Now let's talk about venous insufficiency, which is where the veins in the lower extremities do not transport blood back up to the heart effectively. So blood is getting down into the legs just fine, but it's not able to get back up very well due to an issue with the valves in the veins.
In terms of risk factors for venous insufficiency, risk factors include obesity, immobility, pregnancy, and a history of DVTs.
Signs and symptoms include edema, as well as brown discoloration of the skin over the lower extremities, which is called stasis dermatitis. In addition, with venous insufficiency, patients often have heavily draining wounds that occur around the ankles.
In terms of nursing care, we're going to want to elevate the patient's legs to help promote blood return to the heart. We're going to apply compression stockings or wraps per orders, and those are best applied in the morning when swelling is reduced. And then we want to monitor the patient for complications such as cellulitis. So if we don't address the issue with venous insufficiency by elevation and compression, those venous stasis ulcers can become infected and lead to cellulitis. This is a very common complication with venous insufficiency.

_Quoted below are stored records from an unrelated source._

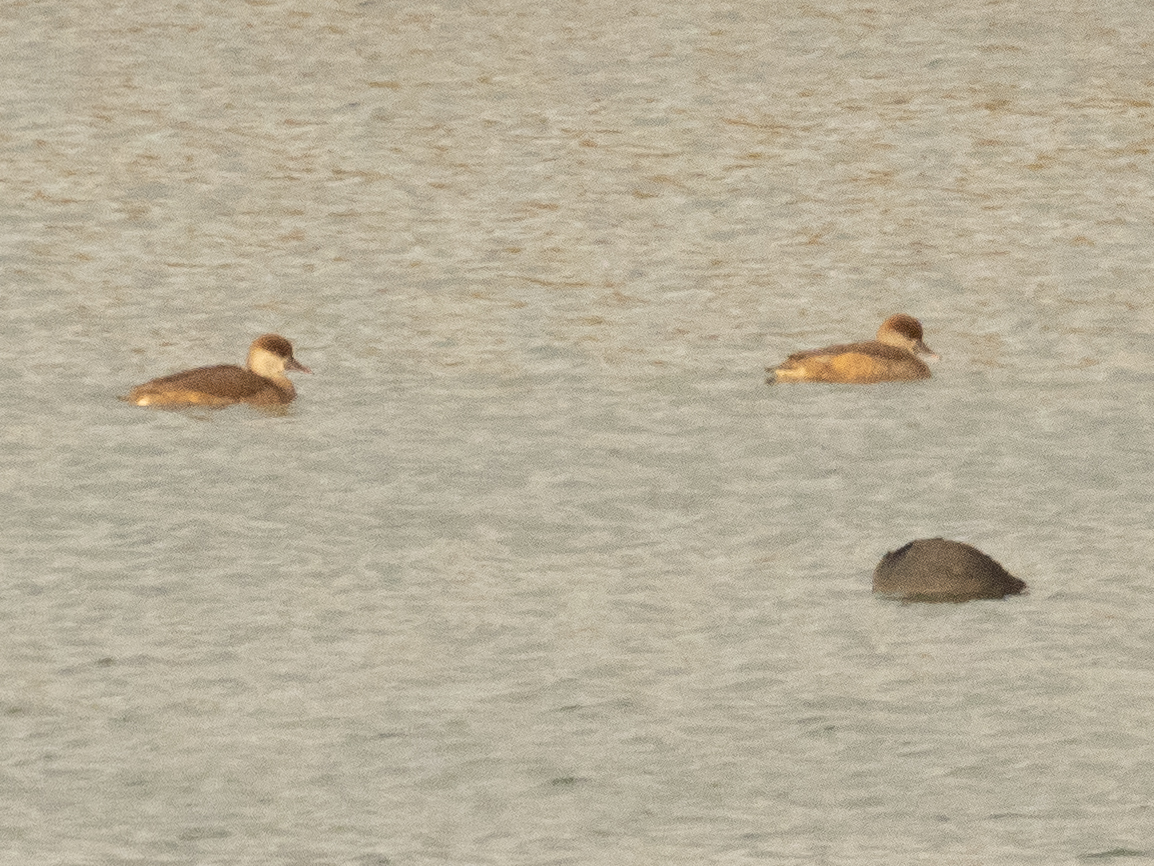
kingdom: Animalia
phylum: Chordata
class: Aves
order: Anseriformes
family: Anatidae
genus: Netta
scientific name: Netta rufina
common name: Red-crested pochard
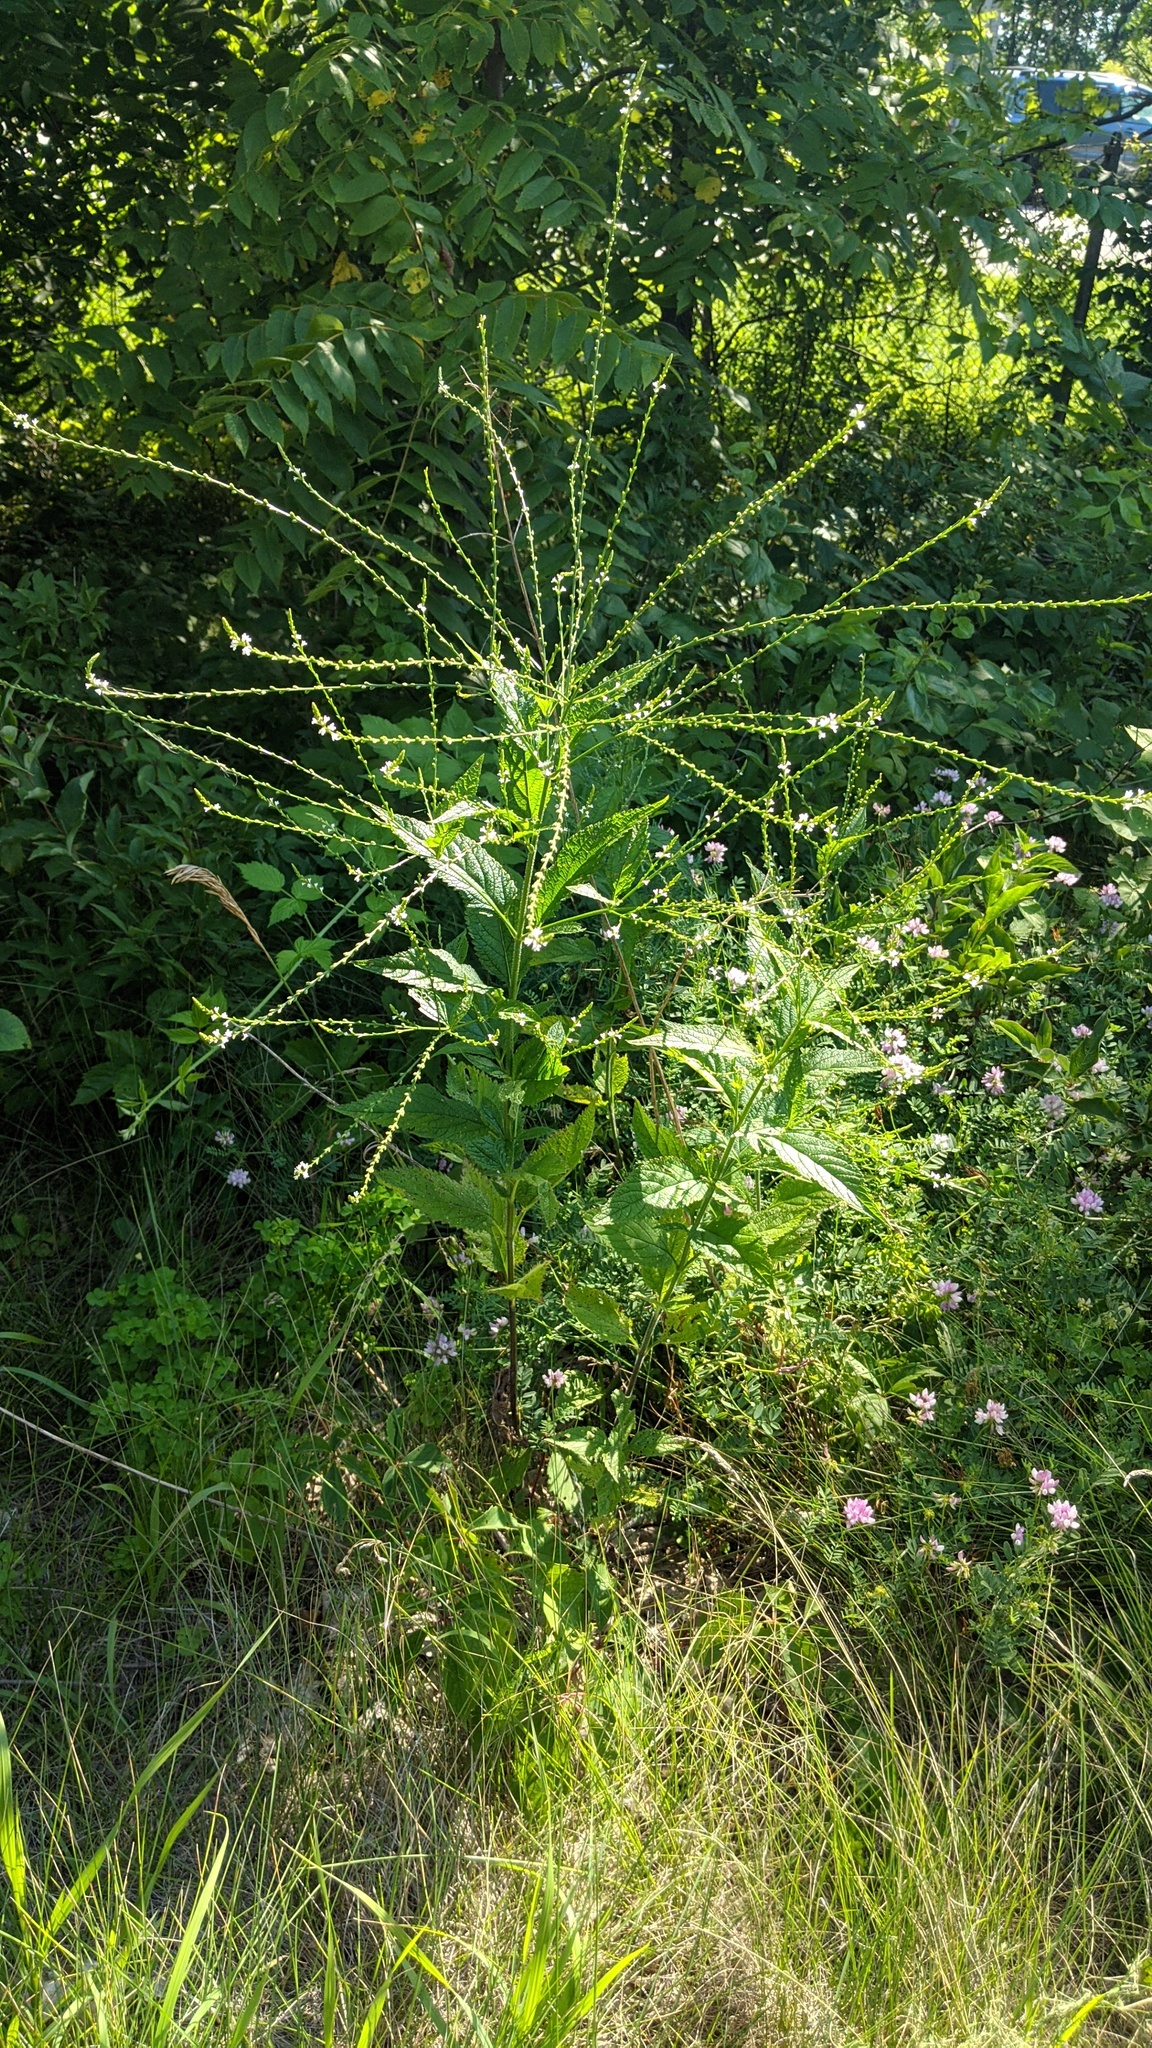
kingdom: Plantae
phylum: Tracheophyta
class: Magnoliopsida
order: Lamiales
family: Verbenaceae
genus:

In terms of patient teaching, you want to advise your patient to avoid sitting or standing still for too long. So they should change their positions often and make sure they are walking around. We also want to advise them to avoid crossing their legs or wearing restrictive clothing. And again, we're going to need to reinforce the importance of wearing compression stockings. So, you know, patients are very noncompliant with this typically. So we want to make sure those compression stockings are fitted properly, that they're not too tight, or else patients won't wear them. And we need to advise the patient to apply them in the morning before getting out of bed.
Finally, we have varicose veins which are dilated tortuous veins. And by tortuous, I mean full of twists and turns that occur in the lower extremities.
The pathophysiology behind varicose veins is that we have pooling of blood in the legs, which causes the veins to become enlarged and weakened, and impairs valve function such that blood flows backwards.
Risk factors associated with varicose veins include being female, prolonged standing, like what we do as nurses, as well as pregnancy, obesity, and family history.
Signs and symptoms include distended rope-like veins. So I actually have varicose veins, and I don't like them. I thought about showing you guys what they look like, but you guys can google it because that would be a little awkward. Also, varicose veins can cause a feeling of kind of heaviness. It can cause a little itching and aching feeling.
In terms of treatment, elevation and compression are going to be two important things to do. So I wear compression socks every time I go to the hospital. I would definitely recommend that you do that as well.
We can also do a number of procedures to either remove or decrease or shrink those veins. So sclerotherapy is an option, as well as vein stripping, radiofrequency, and laser treatment.
All right, time for a quiz. I have three questions for you. First question might be a little challenging, but I know you guys can do it. What three conditions make up for Virchow's Triad? The answer is endothelial injury, impaired blood flow, and hypercoagulability. Question number two. For a DVT, you should elevate your patient's leg with a pillow under the knee. True or false? The answer is false. So we do want to elevate the patient's leg, but no pillow under the knee, and no knee gatch under the knee as well. Question number three. Edema, heavily draining wounds around the ankles and brown discoloration of the lower legs are indicative of what disorder? The answer is venous insufficiency.